Hall of Fame Member Biographies

Roger G. Harrison Jr.

Roger G. Harrison Jr., Ph.D., was born in Lebanon, Missouri but his family has deep roots in Oklahoma. His grandfather, Arthur Cecil Harrison, came Oklahoma in 1892 with his father, mother, and sister in a covered wagon from Wise County, Texas and settled in Tecumseh, Oklahoma; two years later, they moved to Shawnee. A great-grandfather, Andrew Jackson Hartenbower, rode a horse in the Oklahoma land run in 1889 and staked a claim on land near Orlando. He and his wife, Katie Ann, later moved to Stillwater, and he served in the Oklahoma House of Representatives starting in 1915. Both of Roger's parents are graduates of the University of Oklahoma—Roger Sr. in business administration and Mary Katherine in physical education and dance. At the time of his birth, Roger's father was an officer in the Army stationed at Ft. Leonard Wood during World War II. His father served in General Patton's Third Army in Europe, crossing the bridgehead over the Rhine River at Remagen, Germany, and moved with the army all the way to Pilsen, Czechoslovakia.   

After the war, Harrison lived in Clinton, Oklahoma until 1949, when his parents moved further south to Altus. He attended public schools in Altus, culminating in graduation from Altus High School in 1962. He began his college career at Westminster College in Fulton, Missouri, majoring in chemistry. Deciding that he wanted to major in chemical engineering instead, the following year he transferred to the University of Oklahoma.

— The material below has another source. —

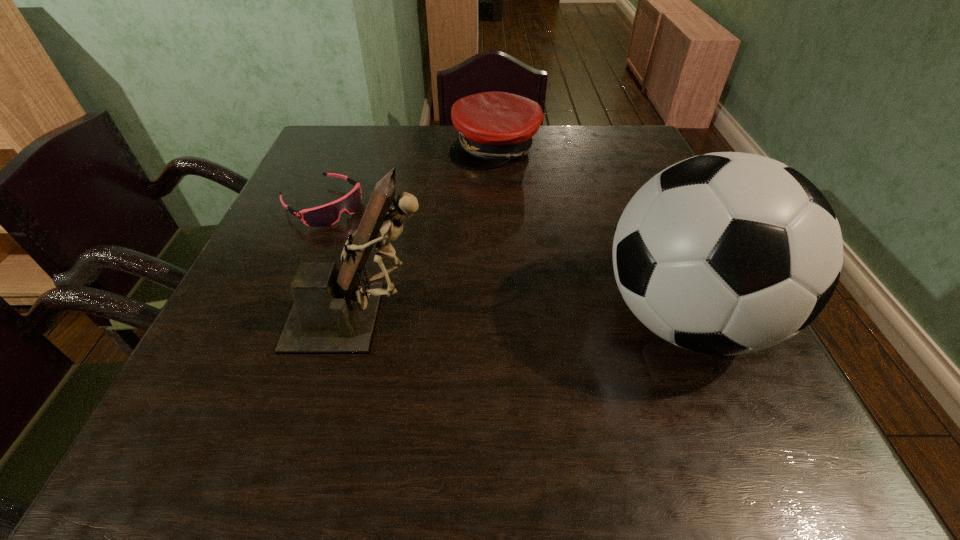
Identify the location of vacant space on the desktop that is between the figurine and the soccer ball and is positioned at the front of the third object from left to right where the visor is located. The height and width of the screenshot is (540, 960). (481, 318).

Where is `vacant spot on the desktop that is between the figurine and the soccer ball and is positioned on the front-facing side of the third nearest object`? This screenshot has height=540, width=960. vacant spot on the desktop that is between the figurine and the soccer ball and is positioned on the front-facing side of the third nearest object is located at coordinates (478, 318).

The recipient of a scholarship from Cabot Corporation his senior year, he graduated with distinction from OU in 1967. During his final semester at OU, he worked on a chemical engineering research project with Professor Philip Colver on the subject of heat transfer during boiling. This research and his interest in chemical engineering convinced him to apply to graduate schools in this field. He was accepted at three top-ranked chemical engineering departments, including the University of Wisconsin-Madison, where he decided to attend, completing his master's in 1968 and his Ph.D. in 1975. While working on his doctorate, Harrison became interested in applying chemical engineering to the study of human diseases and worked with professor Thomas Massaro on a project to study the permeation of fluid through arterial tissue in order to understand more about heart disease. 

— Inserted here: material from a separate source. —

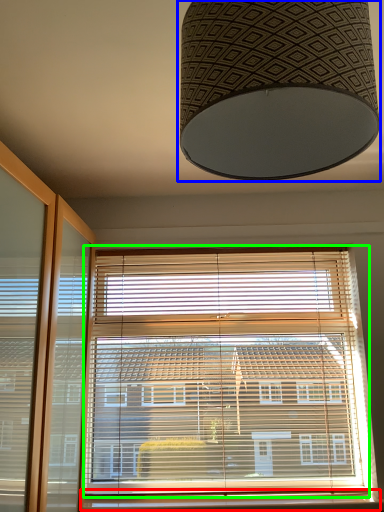
Question: Which is nearer to the window sill (highlighted by a red box)? lamp (highlighted by a blue box) or window blind (highlighted by a green box).

Choices:
 (A) lamp
 (B) window blind

Answer: (B)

Before embarking on an academic career, Harrison worked as a researcher for the Chevron Research Company from 1978-1980, the Upjohn Company from 1975-1981, and Phillips Petroleum Company in Bartlesville from 1981-1988. In 1988, he accepted a position as associate professor of chemical engineering at the University of Oklahoma. He was critical in getting a grant for a new bioengineering program at OU, which would lead to the creation of the Stephenson School of Biomedical Engineering. He is the inventor or co-inventor of nine US patents in biotechnology with a specific focus on cancer treatment. His research has been highlighted in a front-page article in The Oklahoman, as well as TV news stories on Fox 25 in Oklahoma City. Harrison has also devoted significant time and effort to writing books on various subjects in chemical engineering. His most notable authorial effort has been on a textbook in the field of bioseparations, which he began working on after realizing that there was a need for a textbook in this field for upper-level undergraduates and graduate students that would also be useful for practitioners in industry.